**** Data extract ****

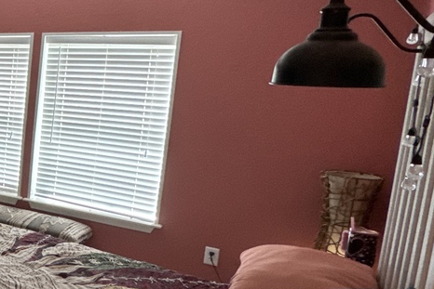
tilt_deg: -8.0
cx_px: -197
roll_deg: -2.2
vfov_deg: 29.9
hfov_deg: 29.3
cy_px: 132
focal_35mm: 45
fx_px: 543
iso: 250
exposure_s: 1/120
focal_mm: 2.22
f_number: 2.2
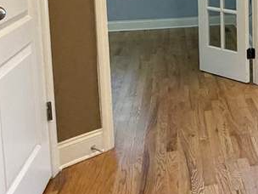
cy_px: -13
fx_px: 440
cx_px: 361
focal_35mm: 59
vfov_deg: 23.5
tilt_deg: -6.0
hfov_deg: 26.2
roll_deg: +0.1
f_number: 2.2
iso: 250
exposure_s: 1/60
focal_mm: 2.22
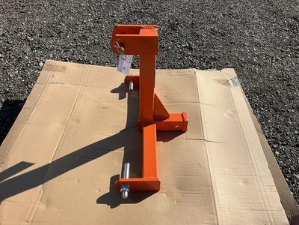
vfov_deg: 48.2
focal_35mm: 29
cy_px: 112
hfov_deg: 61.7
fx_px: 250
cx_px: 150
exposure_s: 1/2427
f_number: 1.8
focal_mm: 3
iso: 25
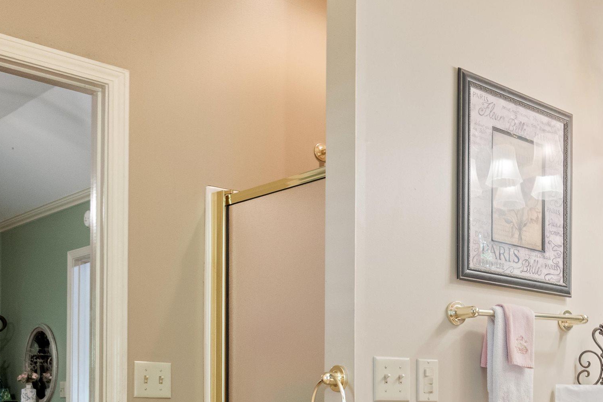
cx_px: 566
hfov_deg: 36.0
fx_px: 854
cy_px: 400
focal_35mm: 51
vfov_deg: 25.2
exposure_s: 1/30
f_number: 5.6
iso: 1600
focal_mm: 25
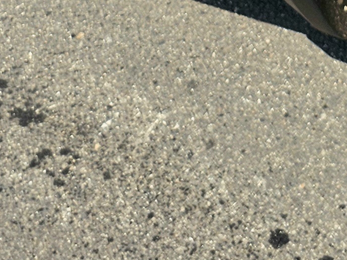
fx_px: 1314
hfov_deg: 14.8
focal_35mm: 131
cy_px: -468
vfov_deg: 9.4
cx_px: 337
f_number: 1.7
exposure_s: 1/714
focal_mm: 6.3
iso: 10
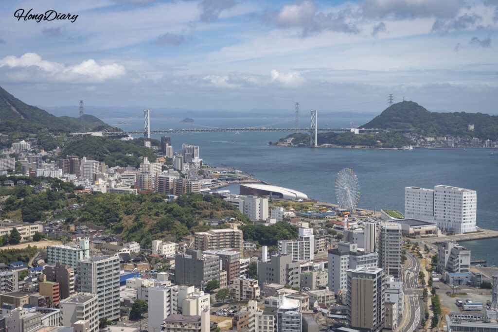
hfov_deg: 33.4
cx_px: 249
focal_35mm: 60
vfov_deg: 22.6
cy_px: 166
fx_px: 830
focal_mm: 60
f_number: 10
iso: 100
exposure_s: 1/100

****
**** Data extract ****

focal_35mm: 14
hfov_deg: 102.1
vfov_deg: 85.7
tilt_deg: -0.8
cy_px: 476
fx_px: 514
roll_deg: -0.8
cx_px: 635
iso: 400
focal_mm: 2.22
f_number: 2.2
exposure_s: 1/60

****
**** Data extract ****

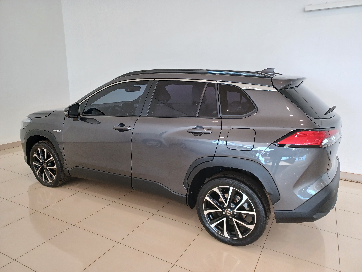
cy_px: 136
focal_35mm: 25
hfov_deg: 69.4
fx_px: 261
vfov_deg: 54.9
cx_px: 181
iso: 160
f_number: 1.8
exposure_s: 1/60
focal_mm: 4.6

****

| Task |
Of the lines above, copy only those from the one holding "exposure_s: 1/714" to the one holding "exposure_s: 1/100", both included, and exclude every image.

| Problem solution |
exposure_s: 1/714
focal_mm: 6.3
iso: 10
hfov_deg: 33.4
cx_px: 249
focal_35mm: 60
vfov_deg: 22.6
cy_px: 166
fx_px: 830
focal_mm: 60
f_number: 10
iso: 100
exposure_s: 1/100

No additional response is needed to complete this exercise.